DICE-UNC / jargon

Jargon core libraries
Other
28 stars 31 forks source link

failing parallel file operation should throw exception #133

Closed carsten-jahn closed 6 years ago

carsten-jahn commented 9 years ago

In a related ticket (#132), we noticed log messages like those:

2181 [pool-1-thread-7] ERROR org.irods.jargon.core.transfer.ParallelPutTransferThread  - error writing to iRODS parallel transfer socket
java.net.SocketException: Software caused connection abort: socket write error
    at java.net.SocketOutputStream.socketWrite0(Native Method)
    at java.net.SocketOutputStream.socketWrite(SocketOutputStream.java:113)
    at java.net.SocketOutputStream.write(SocketOutputStream.java:159)
    at java.io.BufferedOutputStream.write(BufferedOutputStream.java:122)
    at org.irods.jargon.core.transfer.ParallelPutTransferThread.readWriteLoopForCurrentHeaderDirective(ParallelPutTransferThread.java:341)
    at org.irods.jargon.core.transfer.ParallelPutTransferThread.put(ParallelPutTransferThread.java:290)
    at org.irods.jargon.core.transfer.ParallelPutTransferThread.call(ParallelPutTransferThread.java:169)
    at org.irods.jargon.core.transfer.ParallelPutTransferThread.call(ParallelPutTransferThread.java:1)
    at java.util.concurrent.FutureTask.run(FutureTask.java:262)
    at java.util.concurrent.ThreadPoolExecutor.runWorker(ThreadPoolExecutor.java:1145)
    at java.util.concurrent.ThreadPoolExecutor$Worker.run(ThreadPoolExecutor.java:615)
    at java.lang.Thread.run(Thread.java:745)
2185 [pool-1-thread-7] ERROR org.irods.jargon.core.transfer.ParallelPutTransferThread  - An IO exception occurred during a parallel file put operation
org.irods.jargon.core.exception.JargonException: java.net.SocketException: Software caused connection abort: socket write error
    at org.irods.jargon.core.transfer.ParallelPutTransferThread.readWriteLoopForCurrentHeaderDirective(ParallelPutTransferThread.java:417)
    at org.irods.jargon.core.transfer.ParallelPutTransferThread.put(ParallelPutTransferThread.java:290)
    at org.irods.jargon.core.transfer.ParallelPutTransferThread.call(ParallelPutTransferThread.java:169)
    at org.irods.jargon.core.transfer.ParallelPutTransferThread.call(ParallelPutTransferThread.java:1)
    at java.util.concurrent.FutureTask.run(FutureTask.java:262)
    at java.util.concurrent.ThreadPoolExecutor.runWorker(ThreadPoolExecutor.java:1145)
    at java.util.concurrent.ThreadPoolExecutor$Worker.run(ThreadPoolExecutor.java:615)
    at java.lang.Thread.run(Thread.java:745)
Caused by: java.net.SocketException: Software caused connection abort: socket write error
    at java.net.SocketOutputStream.socketWrite0(Native Method)
    at java.net.SocketOutputStream.socketWrite(SocketOutputStream.java:113)
    at java.net.SocketOutputStream.write(SocketOutputStream.java:159)
    at java.io.BufferedOutputStream.write(BufferedOutputStream.java:122)
    at org.irods.jargon.core.transfer.ParallelPutTransferThread.readWriteLoopForCurrentHeaderDirective(ParallelPutTransferThread.java:341)
    ... 7 more

However, Jargon does not propagate errors up from the multithreaded parallel file transfer code to the main DataTransferOperations.putOperation method.

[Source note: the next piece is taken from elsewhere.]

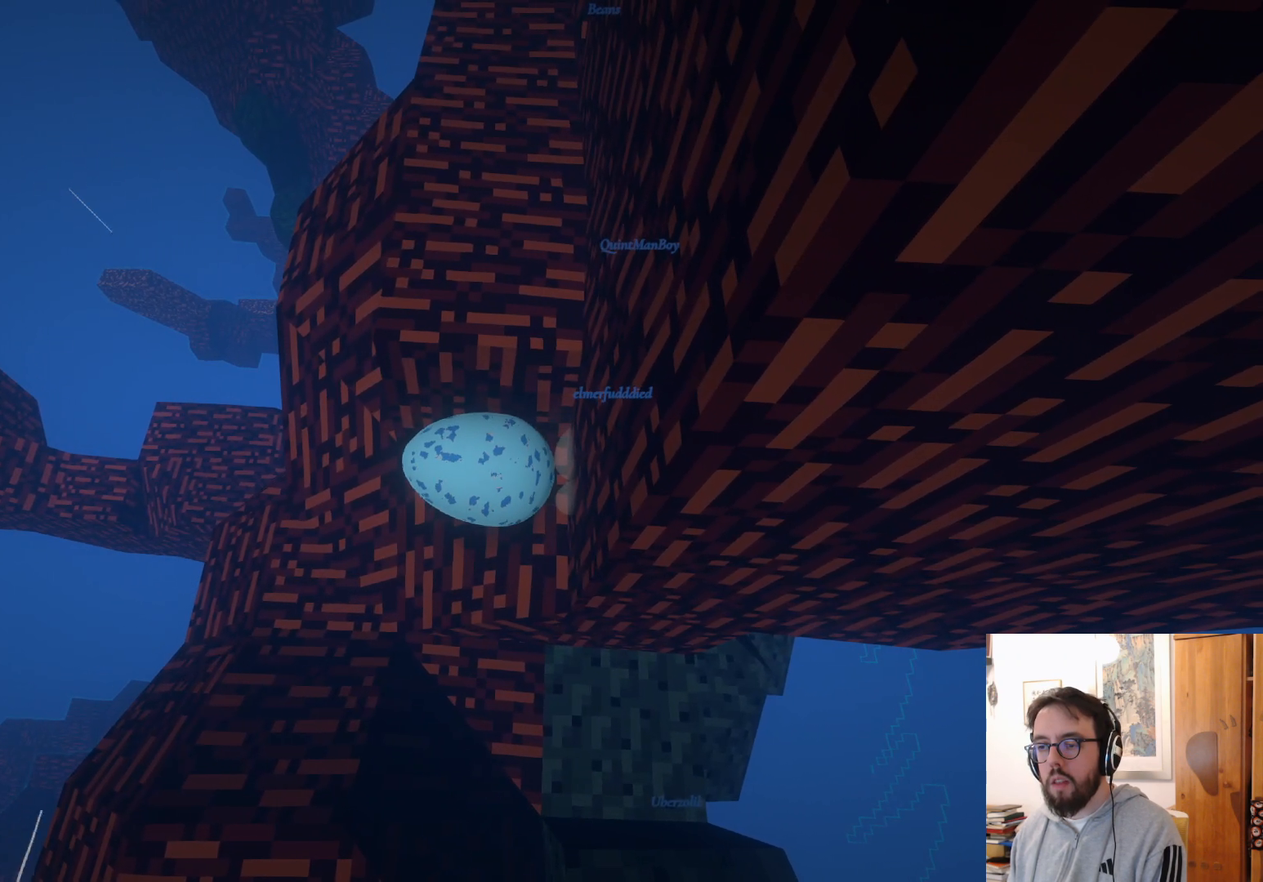
{"buttons": [], "left_stick": "center", "right_stick": "center", "events": [[50, "left_stick", "down"], [417, "left_stick", "center"]]}
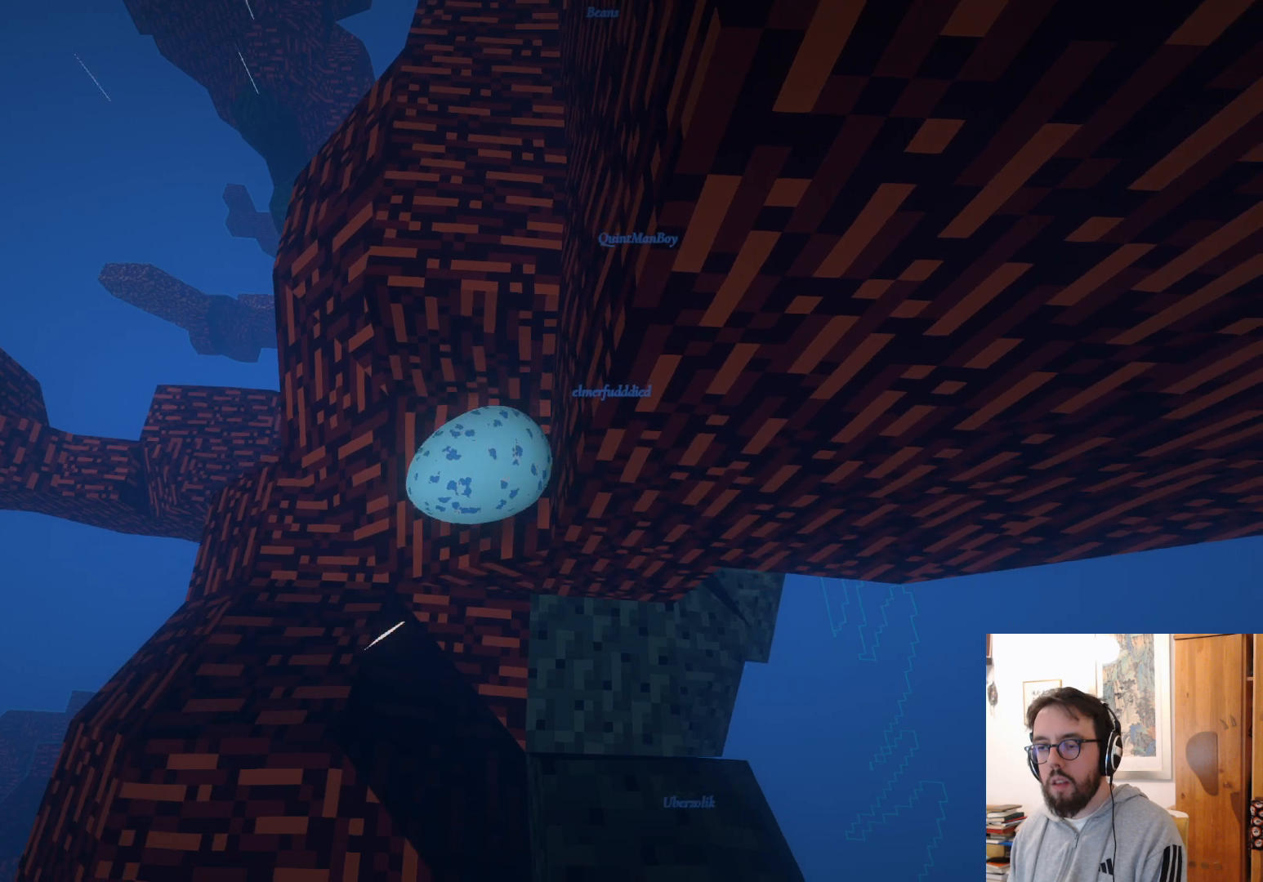
{"buttons": ["A"], "left_stick": "up", "right_stick": "center", "events": [[17, "left_stick", "up"], [417, "A", "down"]]}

Although we see these errors in the log file, our call of the putOperation returns as if it was successful.

I think it is important to fail with exceptions whenever a change was not persisted to iRODS (same is true for the icommands of course). Please extend exception handling to cover multithreaded cases in Jargon.

michael-conway commented 7 years ago

Did you specify a callback listener? The way it works is that, if a callback listener is specified, the exception goes to the callback listener, rather than gets rethrown. This was originally done for the old desktop transfer client, and a few other use cases, where the model was to tolerate partial failures, letting the callback listener decide what to do (e.g. a model to set a tolerance level so that the user could later retransmit only failed operations).

So in the code below, I could reconsider that and have a 'fail fast' setting in Jargon properties that will go ahead and just rethrow up in the put operation.

The way this works now is that jargon is deferring to the callback listener to decide how to handle the exception. If you did NOT specify a callback listener, let me know, because that would be a 'bug' not a 'feature'!

I'm happy again to add a 'fail fast' configuration option and set that as the default. I suspect I'll be re-approaching desktop transfer tools and I can just turn off fail fast in that scenario.

private void processExceptionDuringPutOperation(
            final File sourceFile,
            final IRODSFile targetIrodsFile,
            final TransferStatusCallbackListener transferStatusCallbackListener,
            final TransferControlBlock transferControlBlock,
            final JargonException je) throws JargonException {

        log.error("exception in transfer", je);

        transferControlBlock.reportErrorInTransfer();

        if (transferStatusCallbackListener != null) {
            log.warn("exception will be passed back to existing callback listener");

            TransferStatus status = TransferStatus.instanceForException(
                    TransferType.PUT, sourceFile.getAbsolutePath(),
                    targetIrodsFile.getAbsolutePath(), "", sourceFile.length(),

                    sourceFile.length(),
                    transferControlBlock.getTotalFilesTransferredSoFar(),
                    transferControlBlock.getTotalFilesSkippedSoFar(),
                    transferControlBlock.getTotalFilesToTransfer(), je,
                    getIRODSAccount().getHost(), getIRODSAccount().getZone());

            transferStatusCallbackListener.overallStatusCallback(status);

        } else {
            log.warn("exception will be re-thrown, as there is no status callback listener");
            throw je;

        }
michael-conway commented 7 years ago

I'll bump this over into the 4.2 testing while folks may chime in on ths 'fail fast' idea. At the risk of cliche, this behavior is a feature, not a bug, but happy to add a switch in the configuration to immediately fail.